● **WORK REQUIRED**
Read the records below. Copy each line where the string "none" occurs.

● **RECORDS FOR THE EXERCISE**
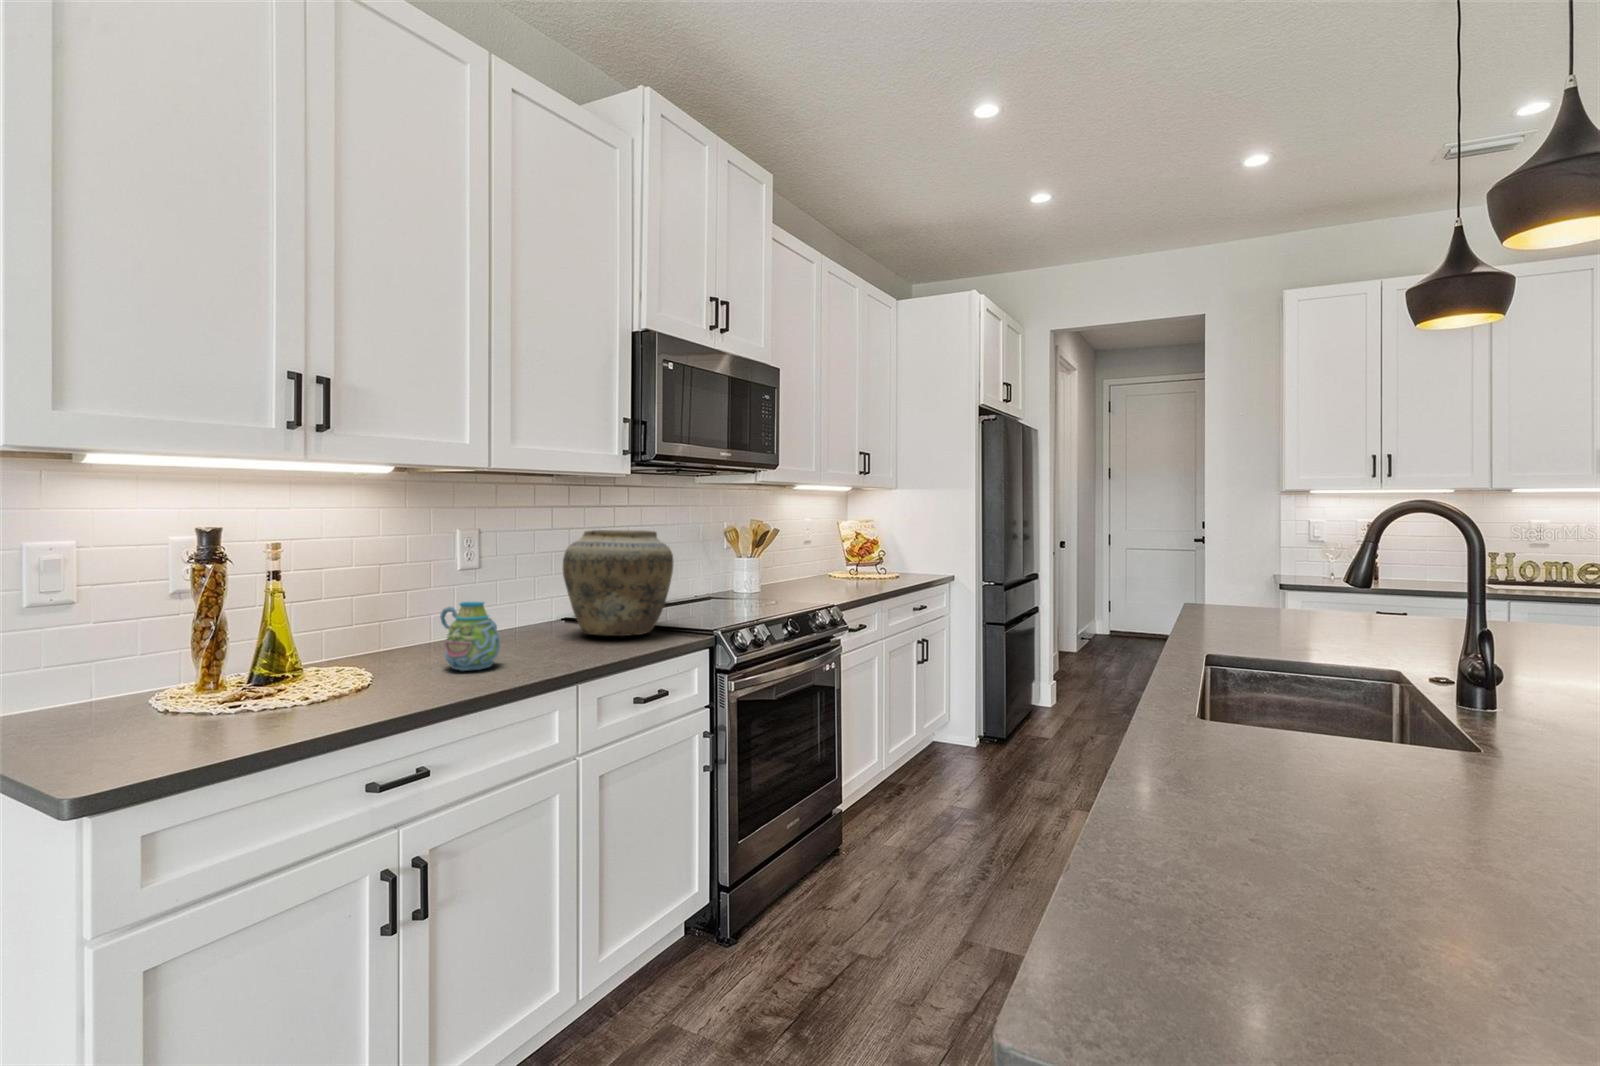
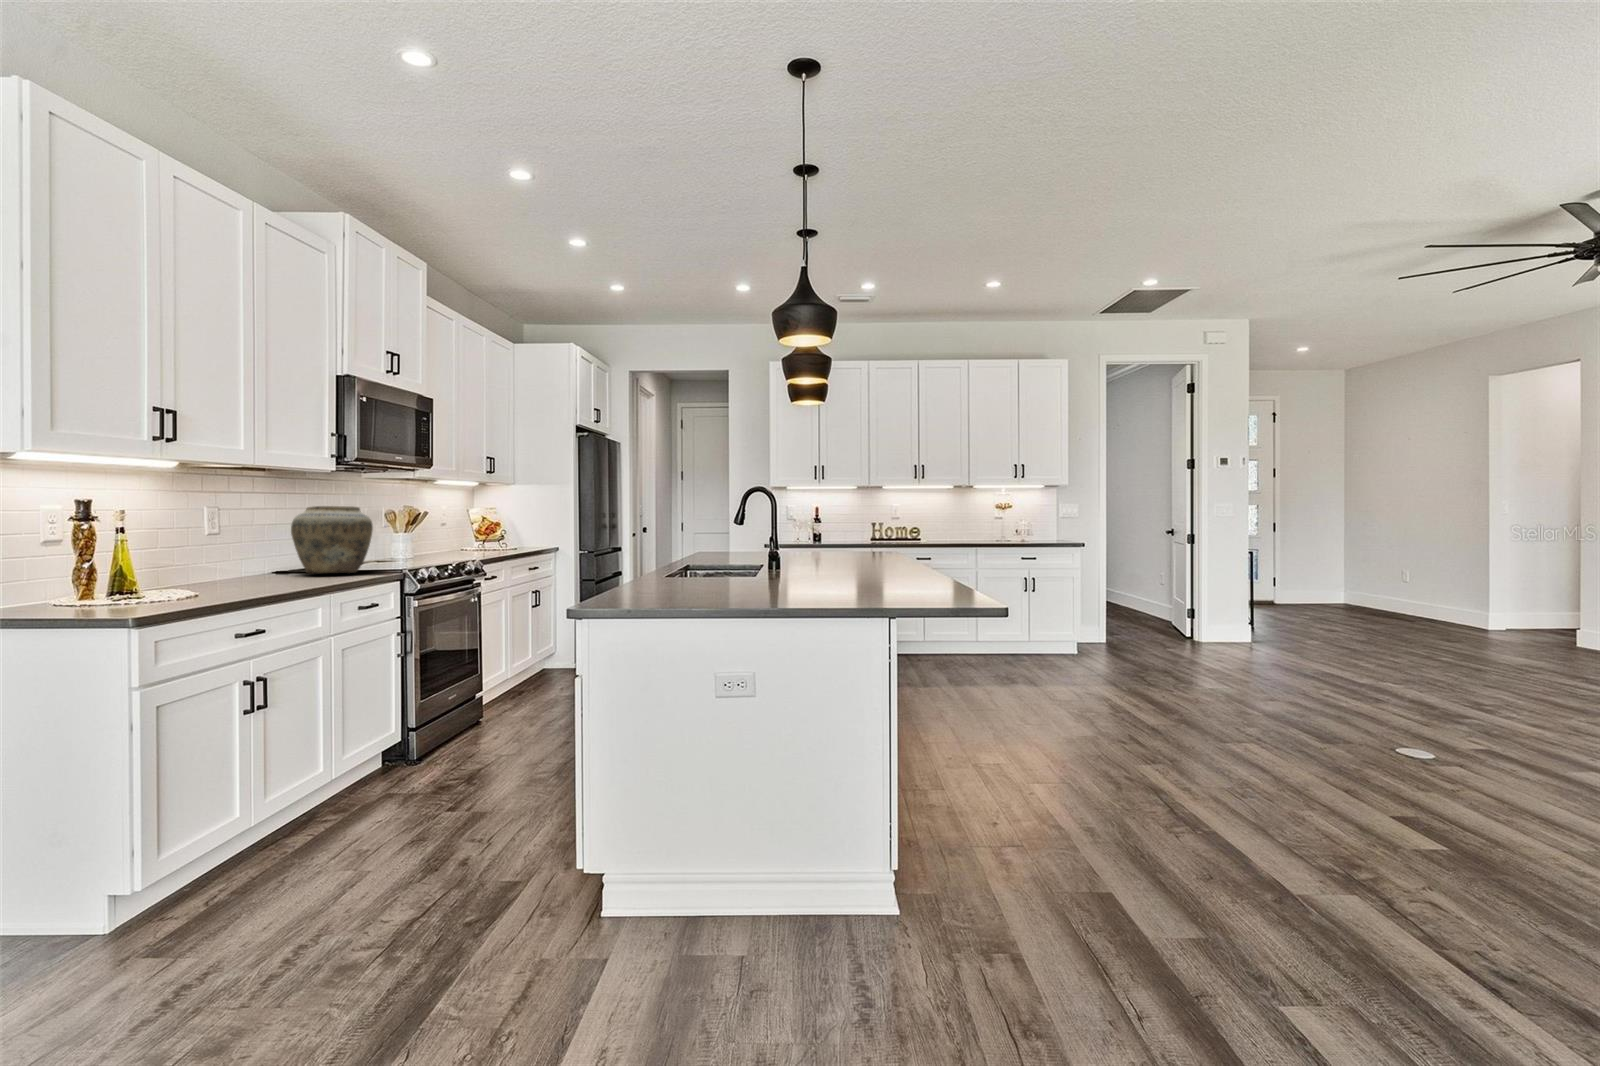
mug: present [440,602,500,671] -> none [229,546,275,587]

...

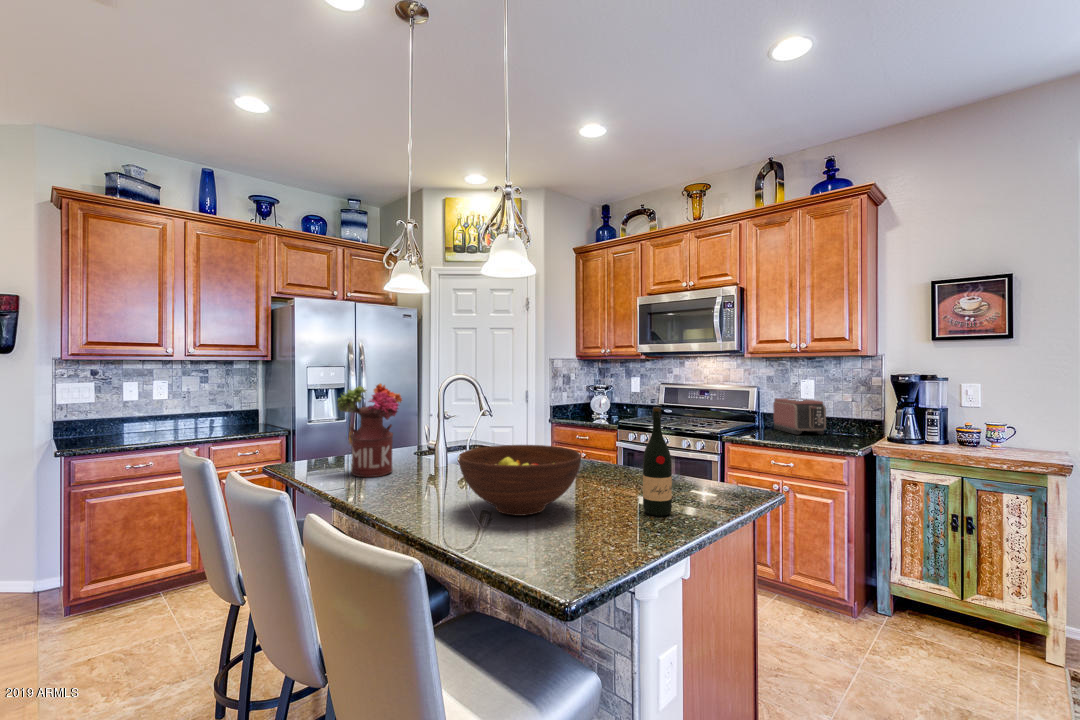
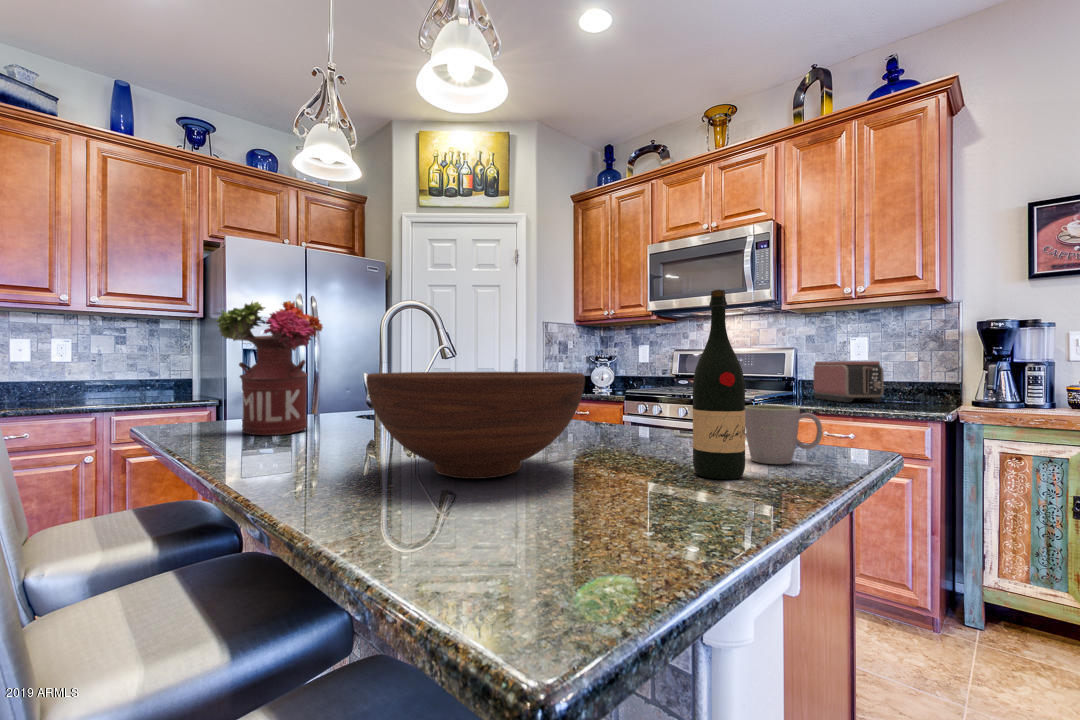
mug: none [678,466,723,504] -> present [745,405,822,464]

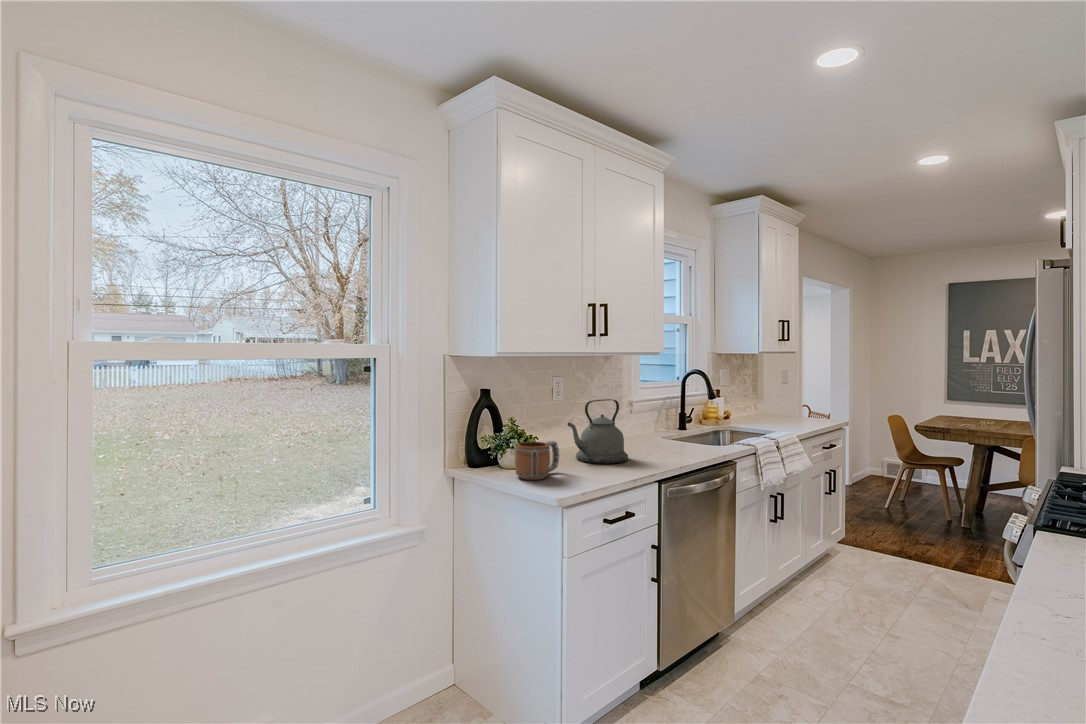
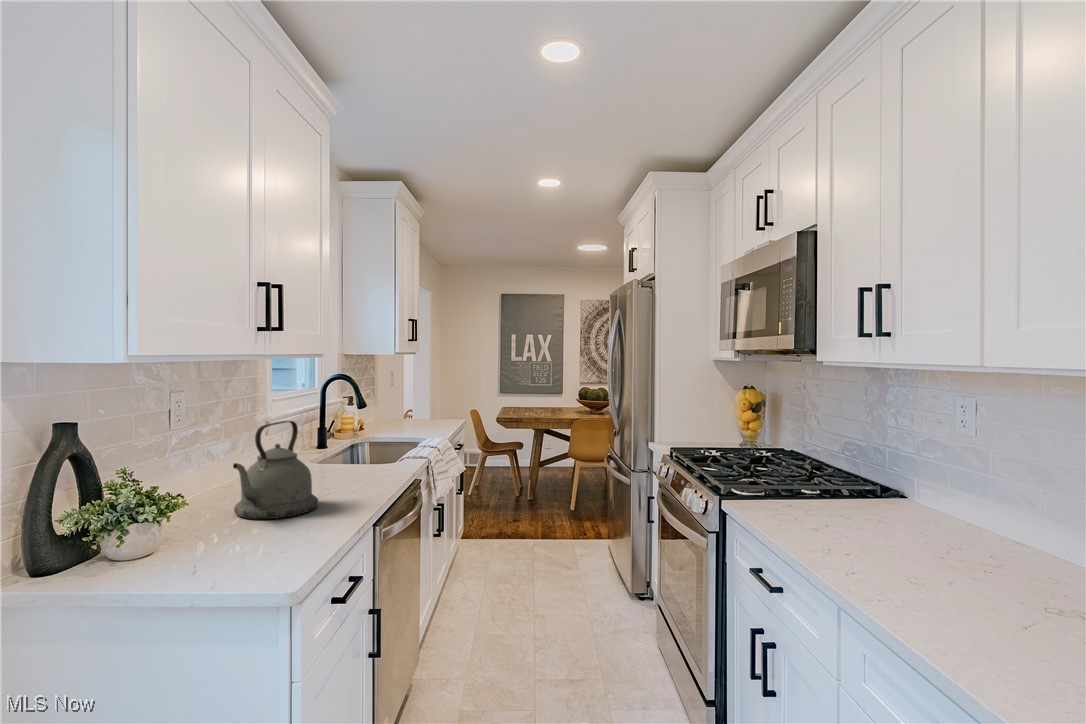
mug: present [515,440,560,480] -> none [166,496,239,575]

---

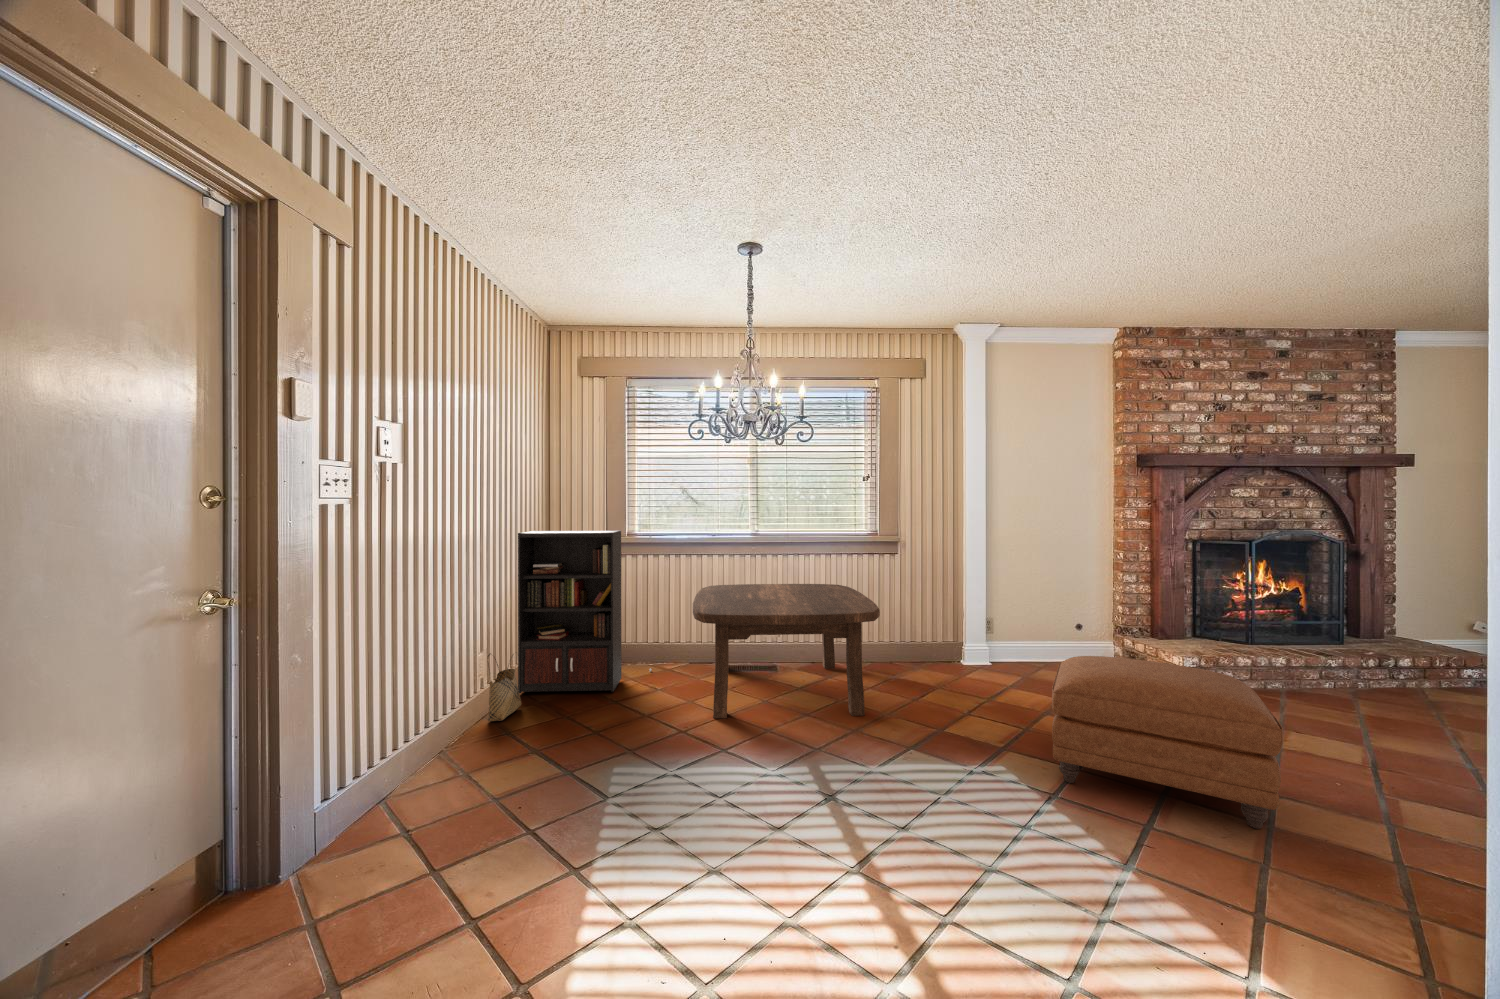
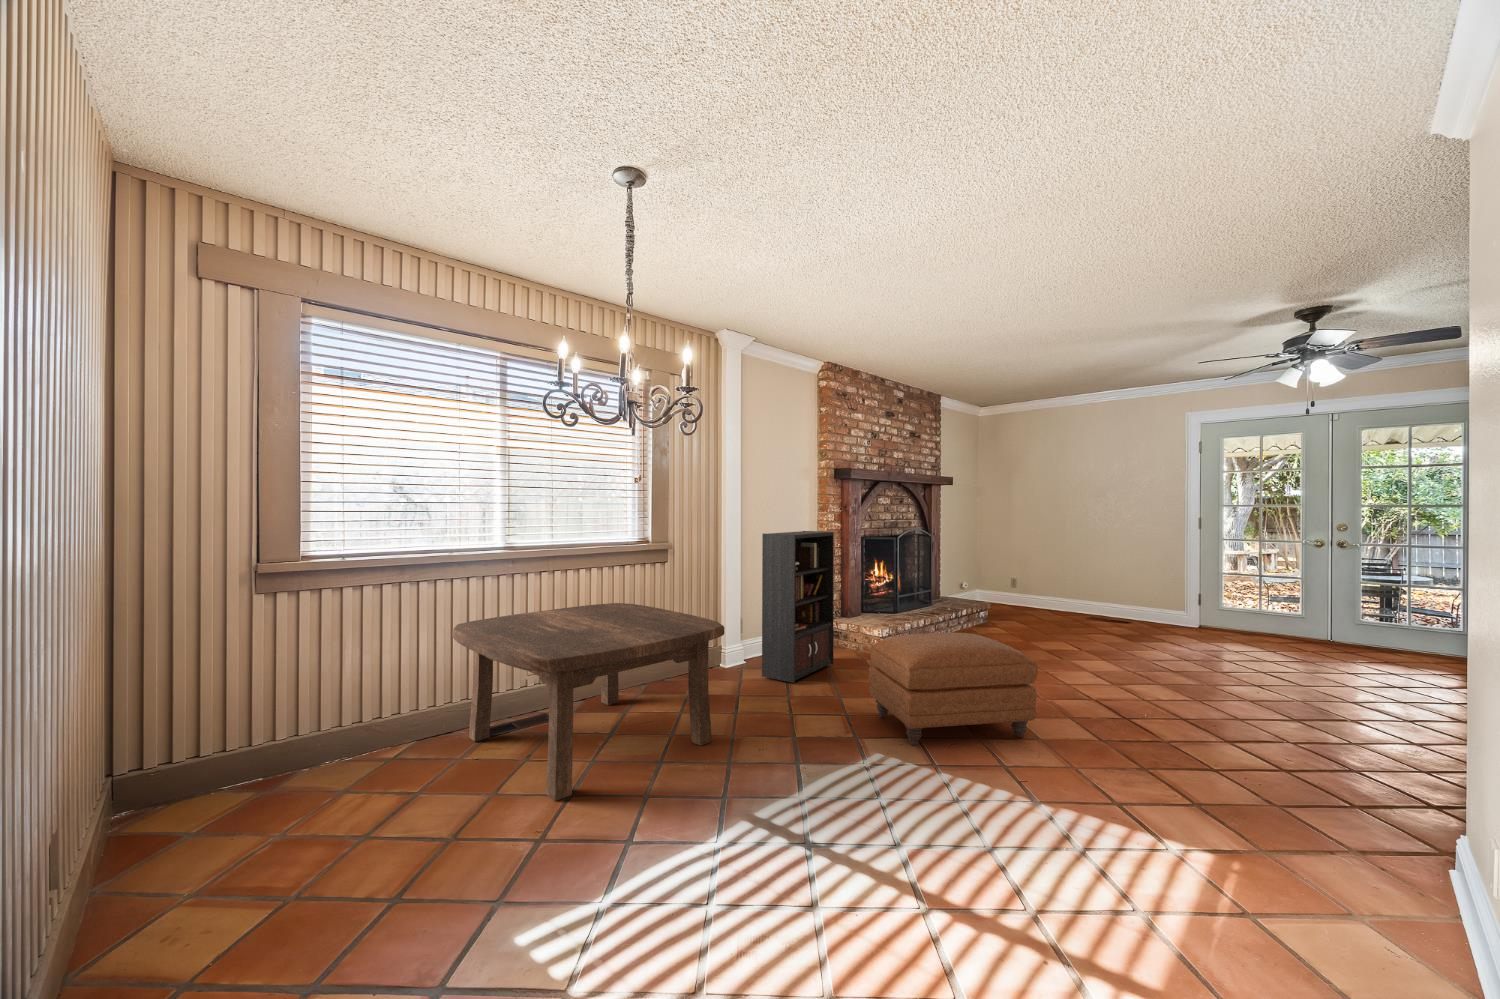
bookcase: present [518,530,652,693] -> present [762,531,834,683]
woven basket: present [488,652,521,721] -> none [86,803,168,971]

● **ANSWER FOR THE TASK**
mug: present [440,602,500,671] -> none [229,546,275,587]
mug: none [678,466,723,504] -> present [745,405,822,464]
mug: present [515,440,560,480] -> none [166,496,239,575]
woven basket: present [488,652,521,721] -> none [86,803,168,971]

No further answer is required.